THE DATA below:

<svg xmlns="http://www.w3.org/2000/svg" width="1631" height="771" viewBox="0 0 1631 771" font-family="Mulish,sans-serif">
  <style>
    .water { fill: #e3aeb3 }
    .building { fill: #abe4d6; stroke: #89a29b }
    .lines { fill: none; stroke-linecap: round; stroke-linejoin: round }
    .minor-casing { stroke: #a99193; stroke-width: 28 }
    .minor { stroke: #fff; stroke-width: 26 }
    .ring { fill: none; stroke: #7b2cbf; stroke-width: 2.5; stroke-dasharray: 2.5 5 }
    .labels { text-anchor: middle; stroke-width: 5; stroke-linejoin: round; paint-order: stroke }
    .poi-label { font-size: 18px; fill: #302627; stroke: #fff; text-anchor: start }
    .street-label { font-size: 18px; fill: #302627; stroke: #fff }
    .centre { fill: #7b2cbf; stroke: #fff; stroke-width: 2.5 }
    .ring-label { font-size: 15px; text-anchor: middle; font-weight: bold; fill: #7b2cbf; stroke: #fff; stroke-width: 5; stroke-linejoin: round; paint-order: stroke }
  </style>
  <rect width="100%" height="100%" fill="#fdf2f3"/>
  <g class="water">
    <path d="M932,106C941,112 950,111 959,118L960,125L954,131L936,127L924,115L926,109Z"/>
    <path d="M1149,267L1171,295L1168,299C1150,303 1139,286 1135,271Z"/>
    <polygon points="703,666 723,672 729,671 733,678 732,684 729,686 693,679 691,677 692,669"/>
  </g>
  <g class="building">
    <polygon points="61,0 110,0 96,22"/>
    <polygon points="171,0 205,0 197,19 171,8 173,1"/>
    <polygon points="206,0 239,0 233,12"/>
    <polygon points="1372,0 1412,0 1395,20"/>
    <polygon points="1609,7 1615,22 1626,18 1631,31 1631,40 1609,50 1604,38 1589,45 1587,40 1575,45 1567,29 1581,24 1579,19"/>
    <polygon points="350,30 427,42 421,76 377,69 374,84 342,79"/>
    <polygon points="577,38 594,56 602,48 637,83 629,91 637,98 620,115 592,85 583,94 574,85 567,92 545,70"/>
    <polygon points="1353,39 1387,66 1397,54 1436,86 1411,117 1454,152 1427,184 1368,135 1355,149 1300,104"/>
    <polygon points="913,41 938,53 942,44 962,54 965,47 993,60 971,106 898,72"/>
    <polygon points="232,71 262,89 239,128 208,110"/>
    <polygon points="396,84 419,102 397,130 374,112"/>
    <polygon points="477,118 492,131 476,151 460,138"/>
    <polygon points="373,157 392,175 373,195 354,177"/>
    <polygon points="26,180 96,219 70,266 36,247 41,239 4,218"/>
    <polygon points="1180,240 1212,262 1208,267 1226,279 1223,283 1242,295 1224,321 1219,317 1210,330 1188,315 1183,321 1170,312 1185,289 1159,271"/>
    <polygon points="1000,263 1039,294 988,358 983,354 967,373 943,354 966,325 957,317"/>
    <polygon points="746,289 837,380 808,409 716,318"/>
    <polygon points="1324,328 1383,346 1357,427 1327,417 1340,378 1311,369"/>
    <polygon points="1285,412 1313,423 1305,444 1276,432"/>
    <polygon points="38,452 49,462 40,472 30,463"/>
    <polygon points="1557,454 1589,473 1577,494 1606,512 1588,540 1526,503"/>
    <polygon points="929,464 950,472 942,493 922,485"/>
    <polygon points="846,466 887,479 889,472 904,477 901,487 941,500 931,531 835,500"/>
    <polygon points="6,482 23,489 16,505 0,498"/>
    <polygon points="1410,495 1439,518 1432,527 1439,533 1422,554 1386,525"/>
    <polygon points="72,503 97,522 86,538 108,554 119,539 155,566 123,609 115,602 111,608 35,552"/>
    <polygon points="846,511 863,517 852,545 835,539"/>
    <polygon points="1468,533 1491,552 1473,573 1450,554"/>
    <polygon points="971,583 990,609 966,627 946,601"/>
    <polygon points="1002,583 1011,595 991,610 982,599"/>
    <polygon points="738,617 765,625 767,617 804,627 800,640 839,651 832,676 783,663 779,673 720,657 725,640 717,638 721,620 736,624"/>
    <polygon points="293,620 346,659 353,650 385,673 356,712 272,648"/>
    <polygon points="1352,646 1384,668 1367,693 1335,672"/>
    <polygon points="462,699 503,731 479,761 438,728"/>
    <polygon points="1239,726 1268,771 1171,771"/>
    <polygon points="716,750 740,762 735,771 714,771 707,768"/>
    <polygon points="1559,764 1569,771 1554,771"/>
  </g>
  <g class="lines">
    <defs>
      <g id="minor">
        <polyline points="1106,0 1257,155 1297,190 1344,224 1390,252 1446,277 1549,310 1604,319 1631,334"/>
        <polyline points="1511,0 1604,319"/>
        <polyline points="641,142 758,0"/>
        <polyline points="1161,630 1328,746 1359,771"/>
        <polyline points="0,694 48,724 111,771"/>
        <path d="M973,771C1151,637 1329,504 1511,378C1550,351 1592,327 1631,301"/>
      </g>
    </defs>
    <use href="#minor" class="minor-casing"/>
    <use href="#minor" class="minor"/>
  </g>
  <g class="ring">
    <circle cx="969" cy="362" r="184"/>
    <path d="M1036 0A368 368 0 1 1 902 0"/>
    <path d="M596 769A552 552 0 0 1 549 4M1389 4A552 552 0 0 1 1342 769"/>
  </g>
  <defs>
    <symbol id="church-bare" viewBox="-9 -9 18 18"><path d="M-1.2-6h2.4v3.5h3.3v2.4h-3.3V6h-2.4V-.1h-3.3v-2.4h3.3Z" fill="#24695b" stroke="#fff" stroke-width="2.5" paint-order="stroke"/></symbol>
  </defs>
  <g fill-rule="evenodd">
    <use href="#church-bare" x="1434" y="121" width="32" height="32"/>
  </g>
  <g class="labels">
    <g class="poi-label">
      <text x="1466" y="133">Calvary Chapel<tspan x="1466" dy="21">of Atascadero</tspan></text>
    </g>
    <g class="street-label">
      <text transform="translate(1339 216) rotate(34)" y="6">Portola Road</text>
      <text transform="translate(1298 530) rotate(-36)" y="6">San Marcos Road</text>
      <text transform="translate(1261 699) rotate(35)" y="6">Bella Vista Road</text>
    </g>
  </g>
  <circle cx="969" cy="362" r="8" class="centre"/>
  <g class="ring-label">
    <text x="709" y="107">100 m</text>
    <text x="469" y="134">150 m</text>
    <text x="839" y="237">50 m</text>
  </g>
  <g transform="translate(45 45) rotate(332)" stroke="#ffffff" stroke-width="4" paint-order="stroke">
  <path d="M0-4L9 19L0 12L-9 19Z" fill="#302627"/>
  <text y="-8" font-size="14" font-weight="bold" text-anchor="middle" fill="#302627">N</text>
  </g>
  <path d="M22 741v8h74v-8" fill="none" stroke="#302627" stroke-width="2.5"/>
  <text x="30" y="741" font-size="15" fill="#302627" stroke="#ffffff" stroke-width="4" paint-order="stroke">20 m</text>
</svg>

End of THE DATA.

◆ WORK INSTRUCTIONS: Give the listing again, word for word.

◆ THE ANSWER:
<svg xmlns="http://www.w3.org/2000/svg" width="1631" height="771" viewBox="0 0 1631 771" font-family="Mulish,sans-serif">
  <style>
    .water { fill: #e3aeb3 }
    .building { fill: #abe4d6; stroke: #89a29b }
    .lines { fill: none; stroke-linecap: round; stroke-linejoin: round }
    .minor-casing { stroke: #a99193; stroke-width: 28 }
    .minor { stroke: #fff; stroke-width: 26 }
    .ring { fill: none; stroke: #7b2cbf; stroke-width: 2.5; stroke-dasharray: 2.5 5 }
    .labels { text-anchor: middle; stroke-width: 5; stroke-linejoin: round; paint-order: stroke }
    .poi-label { font-size: 18px; fill: #302627; stroke: #fff; text-anchor: start }
    .street-label { font-size: 18px; fill: #302627; stroke: #fff }
    .centre { fill: #7b2cbf; stroke: #fff; stroke-width: 2.5 }
    .ring-label { font-size: 15px; text-anchor: middle; font-weight: bold; fill: #7b2cbf; stroke: #fff; stroke-width: 5; stroke-linejoin: round; paint-order: stroke }
  </style>
  <rect width="100%" height="100%" fill="#fdf2f3"/>
  <g class="water">
    <path d="M932,106C941,112 950,111 959,118L960,125L954,131L936,127L924,115L926,109Z"/>
    <path d="M1149,267L1171,295L1168,299C1150,303 1139,286 1135,271Z"/>
    <polygon points="703,666 723,672 729,671 733,678 732,684 729,686 693,679 691,677 692,669"/>
  </g>
  <g class="building">
    <polygon points="61,0 110,0 96,22"/>
    <polygon points="171,0 205,0 197,19 171,8 173,1"/>
    <polygon points="206,0 239,0 233,12"/>
    <polygon points="1372,0 1412,0 1395,20"/>
    <polygon points="1609,7 1615,22 1626,18 1631,31 1631,40 1609,50 1604,38 1589,45 1587,40 1575,45 1567,29 1581,24 1579,19"/>
    <polygon points="350,30 427,42 421,76 377,69 374,84 342,79"/>
    <polygon points="577,38 594,56 602,48 637,83 629,91 637,98 620,115 592,85 583,94 574,85 567,92 545,70"/>
    <polygon points="1353,39 1387,66 1397,54 1436,86 1411,117 1454,152 1427,184 1368,135 1355,149 1300,104"/>
    <polygon points="913,41 938,53 942,44 962,54 965,47 993,60 971,106 898,72"/>
    <polygon points="232,71 262,89 239,128 208,110"/>
    <polygon points="396,84 419,102 397,130 374,112"/>
    <polygon points="477,118 492,131 476,151 460,138"/>
    <polygon points="373,157 392,175 373,195 354,177"/>
    <polygon points="26,180 96,219 70,266 36,247 41,239 4,218"/>
    <polygon points="1180,240 1212,262 1208,267 1226,279 1223,283 1242,295 1224,321 1219,317 1210,330 1188,315 1183,321 1170,312 1185,289 1159,271"/>
    <polygon points="1000,263 1039,294 988,358 983,354 967,373 943,354 966,325 957,317"/>
    <polygon points="746,289 837,380 808,409 716,318"/>
    <polygon points="1324,328 1383,346 1357,427 1327,417 1340,378 1311,369"/>
    <polygon points="1285,412 1313,423 1305,444 1276,432"/>
    <polygon points="38,452 49,462 40,472 30,463"/>
    <polygon points="1557,454 1589,473 1577,494 1606,512 1588,540 1526,503"/>
    <polygon points="929,464 950,472 942,493 922,485"/>
    <polygon points="846,466 887,479 889,472 904,477 901,487 941,500 931,531 835,500"/>
    <polygon points="6,482 23,489 16,505 0,498"/>
    <polygon points="1410,495 1439,518 1432,527 1439,533 1422,554 1386,525"/>
    <polygon points="72,503 97,522 86,538 108,554 119,539 155,566 123,609 115,602 111,608 35,552"/>
    <polygon points="846,511 863,517 852,545 835,539"/>
    <polygon points="1468,533 1491,552 1473,573 1450,554"/>
    <polygon points="971,583 990,609 966,627 946,601"/>
    <polygon points="1002,583 1011,595 991,610 982,599"/>
    <polygon points="738,617 765,625 767,617 804,627 800,640 839,651 832,676 783,663 779,673 720,657 725,640 717,638 721,620 736,624"/>
    <polygon points="293,620 346,659 353,650 385,673 356,712 272,648"/>
    <polygon points="1352,646 1384,668 1367,693 1335,672"/>
    <polygon points="462,699 503,731 479,761 438,728"/>
    <polygon points="1239,726 1268,771 1171,771"/>
    <polygon points="716,750 740,762 735,771 714,771 707,768"/>
    <polygon points="1559,764 1569,771 1554,771"/>
  </g>
  <g class="lines">
    <defs>
      <g id="minor">
        <polyline points="1106,0 1257,155 1297,190 1344,224 1390,252 1446,277 1549,310 1604,319 1631,334"/>
        <polyline points="1511,0 1604,319"/>
        <polyline points="641,142 758,0"/>
        <polyline points="1161,630 1328,746 1359,771"/>
        <polyline points="0,694 48,724 111,771"/>
        <path d="M973,771C1151,637 1329,504 1511,378C1550,351 1592,327 1631,301"/>
      </g>
    </defs>
    <use href="#minor" class="minor-casing"/>
    <use href="#minor" class="minor"/>
  </g>
  <g class="ring">
    <circle cx="969" cy="362" r="184"/>
    <path d="M1036 0A368 368 0 1 1 902 0"/>
    <path d="M596 769A552 552 0 0 1 549 4M1389 4A552 552 0 0 1 1342 769"/>
  </g>
  <defs>
    <symbol id="church-bare" viewBox="-9 -9 18 18"><path d="M-1.2-6h2.4v3.5h3.3v2.4h-3.3V6h-2.4V-.1h-3.3v-2.4h3.3Z" fill="#24695b" stroke="#fff" stroke-width="2.5" paint-order="stroke"/></symbol>
  </defs>
  <g fill-rule="evenodd">
    <use href="#church-bare" x="1434" y="121" width="32" height="32"/>
  </g>
  <g class="labels">
    <g class="poi-label">
      <text x="1466" y="133">Calvary Chapel<tspan x="1466" dy="21">of Atascadero</tspan></text>
    </g>
    <g class="street-label">
      <text transform="translate(1339 216) rotate(34)" y="6">Portola Road</text>
      <text transform="translate(1298 530) rotate(-36)" y="6">San Marcos Road</text>
      <text transform="translate(1261 699) rotate(35)" y="6">Bella Vista Road</text>
    </g>
  </g>
  <circle cx="969" cy="362" r="8" class="centre"/>
  <g class="ring-label">
    <text x="709" y="107">100 m</text>
    <text x="469" y="134">150 m</text>
    <text x="839" y="237">50 m</text>
  </g>
  <g transform="translate(45 45) rotate(332)" stroke="#ffffff" stroke-width="4" paint-order="stroke">
  <path d="M0-4L9 19L0 12L-9 19Z" fill="#302627"/>
  <text y="-8" font-size="14" font-weight="bold" text-anchor="middle" fill="#302627">N</text>
  </g>
  <path d="M22 741v8h74v-8" fill="none" stroke="#302627" stroke-width="2.5"/>
  <text x="30" y="741" font-size="15" fill="#302627" stroke="#ffffff" stroke-width="4" paint-order="stroke">20 m</text>
</svg>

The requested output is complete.